Fortunately, I had another backup: The entire MySQL data directory on the Windows partition. However, using:
mysqld —datadir=/my/windows/partition/mysql_data
doesn’t work.

So I gave up, installed MySQL 5.0 on my Windows inside VMware, using the existing data directory. Works fine, but this time I chose the default charset instead of UTF-8. I redid the mysqldump, then went back to Ubuntu to reload the dump. All fine without errors. After that I uninstalled MySQL from Windows.

I hope you won’t do the same mistake as I did. Don’t use UTF-8 as default character set in MySQL, at least not before this issue is solved completely by MySQL developers. Had I haven’t had another backup, things might get very bad for me (and for you too if you’re the unfortunate one).

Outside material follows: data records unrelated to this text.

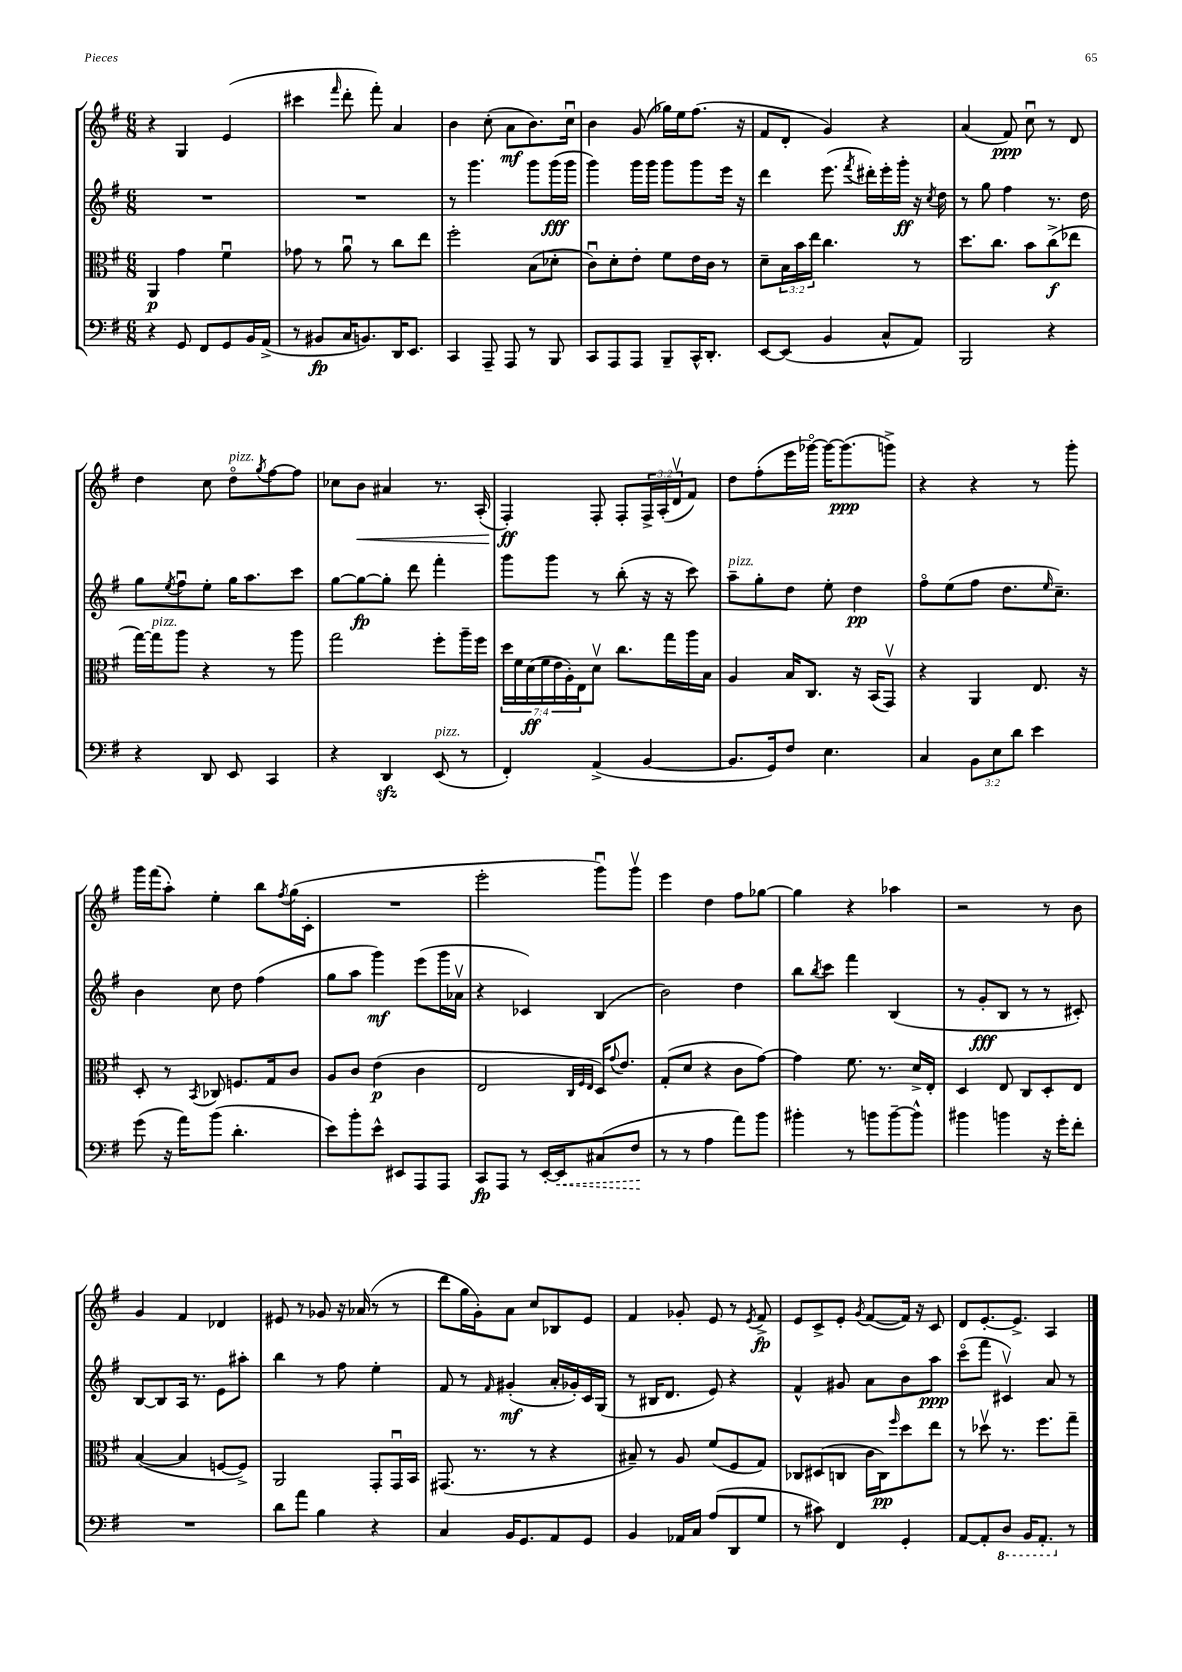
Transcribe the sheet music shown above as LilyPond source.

<<
\new StaffGroup <<
\new Staff = "s0" {
    \clef treble \key g \major \numericTimeSignature \time 6/8 \override Staff.TupletNumber.text = #tuplet-number::calc-fraction-text
    r4 g4 e'4( |
    cis'''4 \grace { fis'''16 } d'''8-. fis'''8-.) a'4 |
    b'4 c''8-.( a'8\mf b'8.) c''16\downbow |
    b'4 g'8( ges''16) e''16 fis''8.( r16 |
    fis'8 d'8-. g'4) r4 |
    a'4( fis'8\ppp) c''8\downbow r8 d'8 |
    d''4 c''8 d''8\flageolet^\markup { \italic "pizz." } \acciaccatura { g''8 } fis''8~ fis''8 |
    ces''8 b'8\< ais'4 r8. a16-.( |
    fis4-.\ff\!) fis8-. fis8-. \tuplet 3/2 { fis16-> a16-.( d'16\upbow } fis'8) |
    d''8 fis''8-.( e'''16 ges'''16~\flageolet) ges'''16~ ges'''8.\ppp( g'''8->) |
    r4 r4 r8 g'''8-. |
    g'''16 fis'''16( a''8-.) e''4-. b''8 \acciaccatura { fis''8 } g''16( c'16-. |
    R2. |
    e'''2-. g'''8\downbow) g'''8\upbow |
    e'''4 d''4 fis''8 ges''8~ |
    ges''4 r4 aes''4 |
    r2 r8 b'8 |
    g'4 fis'4 des'4 |
    eis'8 r8 ges'8 r16 aes'16( r8 r8 |
    d'''8 g''16 g'16-.) a'8 c''8 bes8 e'8 |
    fis'4 ges'8-. e'8 r8 \acciaccatura { e'8 } fis'8->\fp |
    e'8 c'8-> e'8-. \acciaccatura { g'8 } fis'8~( fis'16) r16 c'8 |
    d'8 e'8.~-. e'8.-> a4 \bar "|." |
}
\new Staff = "s1" {
    \clef treble \key g \major \numericTimeSignature \time 6/8
    R2. |
    R2. |
    r8 g'''4. g'''8 g'''16\fff( g'''16 |
    g'''4) g'''16 g'''16 g'''8 g'''8 e'''16 r16 |
    d'''4 e'''8.( \acciaccatura { fis'''8 } dis'''16-.) e'''16-. g'''16-.\ff r16 \acciaccatura { c''8 } d''16 |
    r8 g''8 fis''4 r8. d''16 |
    g''8 \acciaccatura { e''8 } fis''8\downbow e''8-. g''16 a''8. c'''8 |
    g''8~ g''8~\fp g''8-. d'''8 fis'''4-. |
    g'''8 g'''8 r8 b''8-.( r16 r16 c'''8) |
    a''8--^\markup { \italic "pizz." } g''8-. d''8 e''8-. d''4\pp |
    fis''8\flageolet e''8( fis''8 d''8. \grace { e''16 } c''8.--) |
    b'4 c''8 d''8 fis''4( |
    g''8 a''8 g'''4\mf) e'''8( g'''16 aes'16\upbow |
    r4 ces'4) b4( |
    b'2) d''4 |
    b''8 \acciaccatura { b''8 } c'''8 fis'''4 b4( |
    r8 g'8-.\fff b8 r8 r8 cis'8-.) |
    b8~ b8 a16 r8. e'8 ais''8-. |
    b''4 r8 fis''8 e''4-. |
    fis'8 r8 \grace { fis'16 } gis'4-.\mf( a'16-. ges'16-.) c'16 g16( |
    r8 bis16 d'8. e'8) r4 |
    fis'4-^ gis'8 a'8 b'8 a''8\ppp |
    c'''8\flageolet( fis'''8 cis'4\upbow) a'8 r8 \bar "|." |
}
\new Staff = "s2" {
    \clef alto \key g \major \numericTimeSignature \time 6/8 \override Staff.TupletNumber.text = #tuplet-number::calc-fraction-text
    a,4\p g'4 fis'4\downbow |
    ges'8 r8 a'8\downbow r8 c''8 e''8 |
    fis''2-. b8( des'8-. |
    c'8\downbow) d'8-. e'8-. fis'8 e'16 c'16 r8 |
    d'8-- \tuplet 3/2 { b16 b'16 e''16 } c''4. r8 |
    d''8. c''8. b'8 c''8->\f( ees''8 |
    g''16~) g''16^\markup { \italic "pizz." } a''8 r4 r8 a''8 |
    g''2 fis''8-. a''16-- fis''16 |
    \tuplet 7/4 { d''16 fis'16 d'16\ff( fis'16 e'16 a16-.) e16 } d'8\upbow c''8. g''16 a''16 b16 |
    a4 b16 c8. r16 b,16( g,8\upbow) |
    r4 a,4 e8. r16 |
    d8-. r8 \acciaccatura { b,8 } ces8 f8. g16 c'8 |
    a8 c'8 e'4\p( c'4 |
    e2 \grace { c32 fis32 e32 } d16) \appoggiatura { g'8 } e'8. |
    g8-.( d'8 r4 c'8 g'8~) |
    g'4 fis'8. r8. d'16-> e16-. |
    d4 e8 c8 d8-. e8 |
    b4~( b4 f8~ f8->) |
    a,2 g,8-. g,16\downbow b,16 |
    gis,8.( r8. r8 r4 |
    bis8--) r8 a8 fis'8( fis8 g8) |
    ces8 dis8( c8 c'16 c16\pp) \grace { fis''16 } d''8 e''8 |
    r8 des''8\upbow r8. fis''8. g''8-- \bar "|." |
}
\new Staff = "s3" {
    \clef bass \key g \major \numericTimeSignature \time 6/8 \override Staff.TupletNumber.text = #tuplet-number::calc-fraction-text
    r4 g,8 fis,8 g,8 b,16 a,16->( |
    r8 bis,8\fp c16 b,8.) d,16 e,8. |
    c,4 a,,8-- a,,8 r8 b,,8 |
    c,8 a,,8 a,,8 b,,8-- c,16-^ d,8.-. |
    e,8~ e,8( b,4 c8-^ a,8) |
    b,,2 r4 |
    r4 d,8 e,8 c,4 |
    r4 d,4\sfz e,8^\markup { \italic "pizz." }( r8 |
    fis,4-.) a,4->( b,4~ |
    b,8. g,16) fis8 e4. |
    c4 \tuplet 3/2 { b,8 e8 d'8 } e'4 |
    g'8( r16 a'16) b'8( d'4.-. |
    e'8) b'8-. e'8-^ eis,8 a,,8 a,,8 |
    c,8\fp a,,8 r8 e,16~-. \once \override Hairpin.style = #'dashed-line e,16\< cis8( fis8\! |
    r8 r8 a4 a'8) b'8 |
    bis'4-. r8 b'8 b'8~-- b'8-^ |
    bis'4 b'4 r16 g'16-. fis'8-. |
    R2. |
    d'8 a'8 b4 r4 |
    c4 b,16 g,8. a,8 g,8 |
    b,4 aes,16 c16 a8( d,8 g8 |
    r8 cis'8) fis,4 g,4-. |
    a,8~ a,8-. \ottava #-1 d,8 b,,16 a,,8.-. \ottava #0 r8 \bar "|." |
}
>>
>>
\layout { \context { \Score \remove "Bar_number_engraver" } }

Note that in any configuration, you can always specify the character set explicitly when creating the table (just as you can specify whether you want a MyISAM or InnoDB table). This is definitely the recommended way of doing things.

No related posts.

Related posts brought to you by Yet Another Related Posts Plugin.

  • neo

    But, before your mysql upgrade to 5.0 in Step 2, if you had the data in UTF-8, then
    you shouldn’t had this problem, correct ?,

  • http://hendy.gauldong.net/ Hendy Irawan

    Yes, I suppose that is correct.

    The problem is while upgrading, MySQL 5.0 doesn’t seem to “label” the old tables correctly. When I say “UTF-8 as default”, I’m actually expecting “UTF-8 as default for NEW tables”. Existing/old tables should use whatever encoding was used at the time of creation (if it was created with SQL_ASCII encoding as default, I suppose it should be SQL_ASCII from then on).

    This doesn’t seem to be the case in my experience.